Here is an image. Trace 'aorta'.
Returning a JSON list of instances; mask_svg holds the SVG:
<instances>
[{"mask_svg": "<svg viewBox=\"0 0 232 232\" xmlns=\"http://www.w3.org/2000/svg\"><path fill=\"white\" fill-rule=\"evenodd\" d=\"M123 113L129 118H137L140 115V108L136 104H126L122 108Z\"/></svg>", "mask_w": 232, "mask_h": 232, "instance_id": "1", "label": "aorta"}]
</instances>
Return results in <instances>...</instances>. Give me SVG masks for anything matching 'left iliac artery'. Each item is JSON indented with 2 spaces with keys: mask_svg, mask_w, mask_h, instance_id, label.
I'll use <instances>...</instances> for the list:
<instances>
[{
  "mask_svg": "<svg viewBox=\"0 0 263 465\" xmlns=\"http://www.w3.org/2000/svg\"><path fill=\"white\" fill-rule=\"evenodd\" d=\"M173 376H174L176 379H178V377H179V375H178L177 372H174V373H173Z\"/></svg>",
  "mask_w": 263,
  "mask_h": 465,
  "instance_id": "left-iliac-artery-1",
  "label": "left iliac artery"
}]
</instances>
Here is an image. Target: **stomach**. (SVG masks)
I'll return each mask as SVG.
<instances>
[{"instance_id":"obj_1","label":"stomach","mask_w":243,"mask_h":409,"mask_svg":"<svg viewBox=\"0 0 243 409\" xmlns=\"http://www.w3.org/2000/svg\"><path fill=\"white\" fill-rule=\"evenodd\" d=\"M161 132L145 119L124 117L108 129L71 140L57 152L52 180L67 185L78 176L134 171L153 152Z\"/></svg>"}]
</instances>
+ + + + + + +
Goal: Reproduce all of the lines above, replacing each occurrence of "SVG masks" with "SVG outlines" and keeping everything else identical.

Answer to this task:
Here is an image. Trace 'aorta'.
Returning a JSON list of instances; mask_svg holds the SVG:
<instances>
[{"mask_svg": "<svg viewBox=\"0 0 232 232\" xmlns=\"http://www.w3.org/2000/svg\"><path fill=\"white\" fill-rule=\"evenodd\" d=\"M123 113L129 118H137L140 115V108L136 104H126L122 108Z\"/></svg>", "mask_w": 232, "mask_h": 232, "instance_id": "1", "label": "aorta"}]
</instances>
Return results in <instances>...</instances>. Give me SVG outlines for anything matching 'left iliac artery'. Each item is JSON indented with 2 spaces with keys: mask_svg, mask_w, mask_h, instance_id, label.
I'll use <instances>...</instances> for the list:
<instances>
[{
  "mask_svg": "<svg viewBox=\"0 0 263 465\" xmlns=\"http://www.w3.org/2000/svg\"><path fill=\"white\" fill-rule=\"evenodd\" d=\"M173 376H174L176 379H178V377H179V375H178L177 372H174V373H173Z\"/></svg>",
  "mask_w": 263,
  "mask_h": 465,
  "instance_id": "left-iliac-artery-1",
  "label": "left iliac artery"
}]
</instances>
Here is an image. Target: **stomach**. (SVG outlines)
I'll return each mask as SVG.
<instances>
[{"instance_id":"obj_1","label":"stomach","mask_w":243,"mask_h":409,"mask_svg":"<svg viewBox=\"0 0 243 409\" xmlns=\"http://www.w3.org/2000/svg\"><path fill=\"white\" fill-rule=\"evenodd\" d=\"M161 132L145 119L124 117L108 129L71 140L57 152L52 180L67 185L78 176L134 171L153 152Z\"/></svg>"}]
</instances>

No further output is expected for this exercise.